Aun así hay que decir que el dibujo de Tezuka es engañoso. Cualquiera que haya leído Astroboy, o llegó a ver la tan famosa serie de animación La princesa caballero, recordará aquellas caritas redondeadas que mostraban ojazos similares a los de un cachorro de gatito. ¡Coño, si hasta Hitler parecía buena persona en su obra Adolf! Asimismo, los cuerpos tampoco gozaban de demasiados ángulos y las curvas se llevaban la palma en la fisonomía del cuerpo humano, animal o ser de procedencia infernal. No, no tenían esos rostros angulosos, esos músculos tonificados o esas figuras esbeltas a los que ahora el manga nos tiene más acostumbrados. Así pues, y como he dicho, esto puede llevar al engaño de que vamos a encontrarnos en Dororo una historia infantil. Craso error. Pues un Hyakkimaru de rostro redondito y de músculos esféricos desenvaina su katana cada dos por tres para arrebatar vidas a diestro y siniestro. Un giro de muñeca por aquí, y una cabeza menos. Una estocada, y otra vida que se esfuma. Dororo, aunque risueño, no escatima en argucias para robar lo que sea. Y los villanos, que no escasean, son también de postín: seres sin alma capaces de matar niños, yokais (extraídos la mayoría de la tan rica mitología nipona) que despedazan seres humanos y señores de la guerra que son capaces de esclavizar a su propio pueblo con tal de ganar una batalla. La sangre fluye en las viñetas cuando la violencia se sucede.
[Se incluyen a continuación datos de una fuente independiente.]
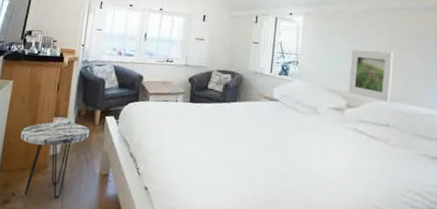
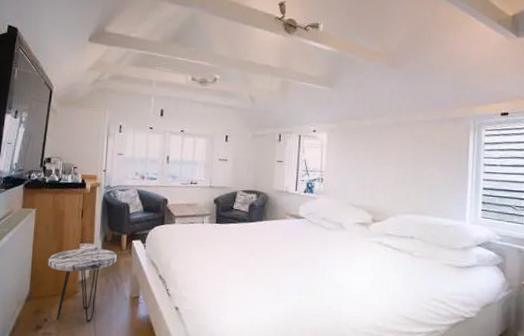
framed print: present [348,49,394,102] -> none [373,164,418,215]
Pero Dororo no es una historia plana, no es únicamente un relato sobre violencia. Y es que por ella transitan personajes que deben cargar con el peso de grandes secretos, historias de terror (como la del pequeño Hyakkimaru) que pondrían los pelos de punta a Junji Ito o, como dice el propio Dororo, a Shigeru Mizuki o incluso tramas dignas de las mejores tragedias griegas. En Dororo encontraremos todas esas miserias que el alma humana es capaz de engendrar al igual que todos esos sentimientos benignos que también la forman. Como el amor o la amistad. La redención y el perdón. Arrepentimiento. Compasión. Todo ello a lo largo de más de 800 páginas en las que Osamu Tezuka nos lanza a una aventura realmente memorable en la que además tiene guardada alguna que otra sorpresa. Como algún que otro cameo (incluido el suyo propio) o Dororo hablándole al lector. Sí, Dororo es una leyenda épica, plasmada en papel y transformada en un excelente y divertido manga, que merece ser leída cientos de veces y recomendada otras tantas.